[Text for analysis]
Evaluation of a feasibility study addressing risk factors for childhood obesity through home visits
Article first published online: 14 SEP 2009
© 2009 The Authors. Journal compilation © 2009 Paediatrics and Child Health Division (Royal Australasian College of Physicians)
Journal of Paediatrics and Child Health
Volume 45, Issue 10, pages 577–581, October 2009
How to Cite
Wen, L. M., De Domenico, M., Elliott, D., Bindon, J. and Rissel, C. (2009), Evaluation of a feasibility study addressing risk factors for childhood obesity through home visits. Journal of Paediatrics and Child Health, 45: 577–581. doi: 10.1111/j.1440-1754.2009.01568.x
- Issue published online: 7 OCT 2009
- Article first published online: 14 SEP 2009
- Accepted for publication 12 March 2009.
- childhood overweight and obesity;
- health promotion
Aim: This pilot study aimed to explore the feasibility of addressing risk factors for childhood obesity through a home-based early intervention program.
Method: A pilot study was conducted with 56 first-time mothers, recruited through the antenatal and delivery units of an inner western Sydney hospital. The study offered five home visits by a community early childhood health nurse during the child's first year of life. At each visit, the intervention was tailored to the appropriate developmental stage of the child. One-to-one consultation was provided with a focus on sustained breastfeeding, appropriate introduction of solids, avoiding food rewards and promoting the drinking of water and the use of a cup. Both quantitative and qualitative methods were applied to assess the feasibility and acceptability of the program.
[/Text for analysis]
» Check your understanding:
a - Answer the following from the article text:
(i) How many first-time mothers took part in the pilot study?
(ii) On what date was the article accepted for publication?
(iii) In which volume and issue of the journal did the article appear?
b - Reproduce everything in the article text from "- childhood overweight" down to "of the program.", with no changes.
c - List every author named in the citation given in the article text.
[Entries shown]
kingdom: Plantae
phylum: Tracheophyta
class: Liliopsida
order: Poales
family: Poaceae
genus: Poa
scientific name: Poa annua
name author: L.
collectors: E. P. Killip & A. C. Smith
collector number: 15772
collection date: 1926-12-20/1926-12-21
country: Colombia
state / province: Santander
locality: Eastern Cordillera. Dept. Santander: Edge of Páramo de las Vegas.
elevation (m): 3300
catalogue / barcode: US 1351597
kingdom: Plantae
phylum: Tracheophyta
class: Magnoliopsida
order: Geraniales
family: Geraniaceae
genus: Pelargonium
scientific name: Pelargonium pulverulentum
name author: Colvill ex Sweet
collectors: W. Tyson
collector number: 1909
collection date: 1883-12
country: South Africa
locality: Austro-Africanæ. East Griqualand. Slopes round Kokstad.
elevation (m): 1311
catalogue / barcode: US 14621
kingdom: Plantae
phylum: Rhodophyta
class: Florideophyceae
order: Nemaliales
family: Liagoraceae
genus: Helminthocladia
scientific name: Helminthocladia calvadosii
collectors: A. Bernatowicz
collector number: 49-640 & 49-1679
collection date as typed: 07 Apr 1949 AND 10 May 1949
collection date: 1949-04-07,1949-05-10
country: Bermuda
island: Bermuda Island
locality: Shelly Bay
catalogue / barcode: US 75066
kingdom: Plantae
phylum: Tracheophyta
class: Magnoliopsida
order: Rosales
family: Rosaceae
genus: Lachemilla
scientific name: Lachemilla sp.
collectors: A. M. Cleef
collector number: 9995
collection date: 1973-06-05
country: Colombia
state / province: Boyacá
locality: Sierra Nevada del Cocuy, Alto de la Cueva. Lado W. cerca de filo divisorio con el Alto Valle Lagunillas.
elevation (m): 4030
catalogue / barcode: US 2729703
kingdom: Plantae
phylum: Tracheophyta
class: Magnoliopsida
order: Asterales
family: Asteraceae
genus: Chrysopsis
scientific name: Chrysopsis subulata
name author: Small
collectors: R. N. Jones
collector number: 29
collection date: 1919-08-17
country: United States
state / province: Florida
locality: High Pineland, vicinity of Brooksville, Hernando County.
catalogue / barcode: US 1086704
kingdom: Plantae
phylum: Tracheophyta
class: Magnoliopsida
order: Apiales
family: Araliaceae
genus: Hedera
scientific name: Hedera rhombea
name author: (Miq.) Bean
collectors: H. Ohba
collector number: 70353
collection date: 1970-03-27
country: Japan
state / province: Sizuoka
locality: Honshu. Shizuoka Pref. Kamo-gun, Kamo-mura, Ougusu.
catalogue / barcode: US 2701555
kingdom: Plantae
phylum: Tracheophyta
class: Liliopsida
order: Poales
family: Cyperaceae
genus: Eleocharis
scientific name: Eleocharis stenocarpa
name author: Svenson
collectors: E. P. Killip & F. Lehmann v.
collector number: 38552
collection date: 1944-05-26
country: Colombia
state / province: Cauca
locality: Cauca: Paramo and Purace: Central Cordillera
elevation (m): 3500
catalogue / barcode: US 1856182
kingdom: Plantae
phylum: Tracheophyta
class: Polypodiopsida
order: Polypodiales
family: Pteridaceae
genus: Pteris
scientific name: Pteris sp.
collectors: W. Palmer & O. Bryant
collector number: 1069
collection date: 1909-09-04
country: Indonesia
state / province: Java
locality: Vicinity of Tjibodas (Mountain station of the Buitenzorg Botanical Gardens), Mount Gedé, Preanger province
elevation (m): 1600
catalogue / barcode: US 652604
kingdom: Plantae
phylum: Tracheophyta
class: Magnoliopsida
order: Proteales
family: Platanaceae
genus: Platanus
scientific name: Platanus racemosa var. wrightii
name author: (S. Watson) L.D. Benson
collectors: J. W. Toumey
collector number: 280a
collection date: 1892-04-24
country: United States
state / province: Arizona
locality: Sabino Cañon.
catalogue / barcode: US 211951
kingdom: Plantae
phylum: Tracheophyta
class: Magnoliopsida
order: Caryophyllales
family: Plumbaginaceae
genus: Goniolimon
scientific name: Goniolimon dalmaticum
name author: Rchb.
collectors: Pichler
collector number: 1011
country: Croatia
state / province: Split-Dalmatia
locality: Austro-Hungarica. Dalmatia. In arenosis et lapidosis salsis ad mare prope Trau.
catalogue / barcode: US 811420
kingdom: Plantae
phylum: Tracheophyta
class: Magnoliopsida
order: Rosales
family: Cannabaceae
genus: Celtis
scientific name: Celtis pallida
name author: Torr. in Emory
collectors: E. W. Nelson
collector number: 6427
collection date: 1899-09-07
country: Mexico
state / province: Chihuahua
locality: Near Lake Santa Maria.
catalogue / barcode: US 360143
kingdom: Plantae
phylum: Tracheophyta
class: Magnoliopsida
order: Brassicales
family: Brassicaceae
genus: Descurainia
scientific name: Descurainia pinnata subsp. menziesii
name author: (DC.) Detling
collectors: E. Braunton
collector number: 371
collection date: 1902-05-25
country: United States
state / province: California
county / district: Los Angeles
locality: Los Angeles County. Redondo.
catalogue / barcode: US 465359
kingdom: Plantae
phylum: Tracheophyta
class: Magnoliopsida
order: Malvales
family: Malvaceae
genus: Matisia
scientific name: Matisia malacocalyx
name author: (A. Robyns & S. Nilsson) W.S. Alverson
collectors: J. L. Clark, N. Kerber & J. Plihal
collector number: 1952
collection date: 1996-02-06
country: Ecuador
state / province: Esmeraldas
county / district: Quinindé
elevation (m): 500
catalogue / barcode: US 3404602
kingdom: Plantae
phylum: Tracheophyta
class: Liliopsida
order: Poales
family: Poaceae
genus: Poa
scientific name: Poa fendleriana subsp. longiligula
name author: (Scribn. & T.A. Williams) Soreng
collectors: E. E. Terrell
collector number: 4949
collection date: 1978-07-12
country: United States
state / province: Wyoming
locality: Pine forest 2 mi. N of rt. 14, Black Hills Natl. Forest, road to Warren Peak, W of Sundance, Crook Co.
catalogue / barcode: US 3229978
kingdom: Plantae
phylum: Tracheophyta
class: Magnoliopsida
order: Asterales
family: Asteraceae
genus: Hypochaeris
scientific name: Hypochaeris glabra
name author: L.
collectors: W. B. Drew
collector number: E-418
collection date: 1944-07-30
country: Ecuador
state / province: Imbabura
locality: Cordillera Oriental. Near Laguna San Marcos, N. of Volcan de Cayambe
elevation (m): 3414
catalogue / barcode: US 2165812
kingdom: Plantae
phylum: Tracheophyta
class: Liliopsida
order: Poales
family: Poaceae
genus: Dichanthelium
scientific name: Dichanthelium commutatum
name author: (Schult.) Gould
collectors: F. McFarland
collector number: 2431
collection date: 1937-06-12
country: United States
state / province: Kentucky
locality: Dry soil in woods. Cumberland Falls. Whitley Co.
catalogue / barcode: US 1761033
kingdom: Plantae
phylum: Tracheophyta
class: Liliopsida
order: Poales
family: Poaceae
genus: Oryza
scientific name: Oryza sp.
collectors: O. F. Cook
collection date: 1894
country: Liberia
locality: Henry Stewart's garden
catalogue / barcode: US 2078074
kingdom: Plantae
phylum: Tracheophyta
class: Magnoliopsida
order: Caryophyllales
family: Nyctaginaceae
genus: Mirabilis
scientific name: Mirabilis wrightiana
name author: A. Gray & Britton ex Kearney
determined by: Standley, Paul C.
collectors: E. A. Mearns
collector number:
[/Entries shown]
» Answers for the tasks:
a -
(i) 56
(ii) 12 March 2009
(iii) Volume 45, Issue 10

b -
- childhood overweight and obesity;
- health promotion
Aim: This pilot study aimed to explore the feasibility of addressing risk factors for childhood obesity through a home-based early intervention program.
Method: A pilot study was conducted with 56 first-time mothers, recruited through the antenatal and delivery units of an inner western Sydney hospital. The study offered five home visits by a community early childhood health nurse during the child's first year of life. At each visit, the intervention was tailored to the appropriate developmental stage of the child. One-to-one consultation was provided with a focus on sustained breastfeeding, appropriate introduction of solids, avoiding food rewards and promoting the drinking of water and the use of a cup. Both quantitative and qualitative methods were applied to assess the feasibility and acceptability of the program.

c -
Wen, L. M.
De Domenico, M.
Elliott, D.
Bindon, J.
Rissel, C.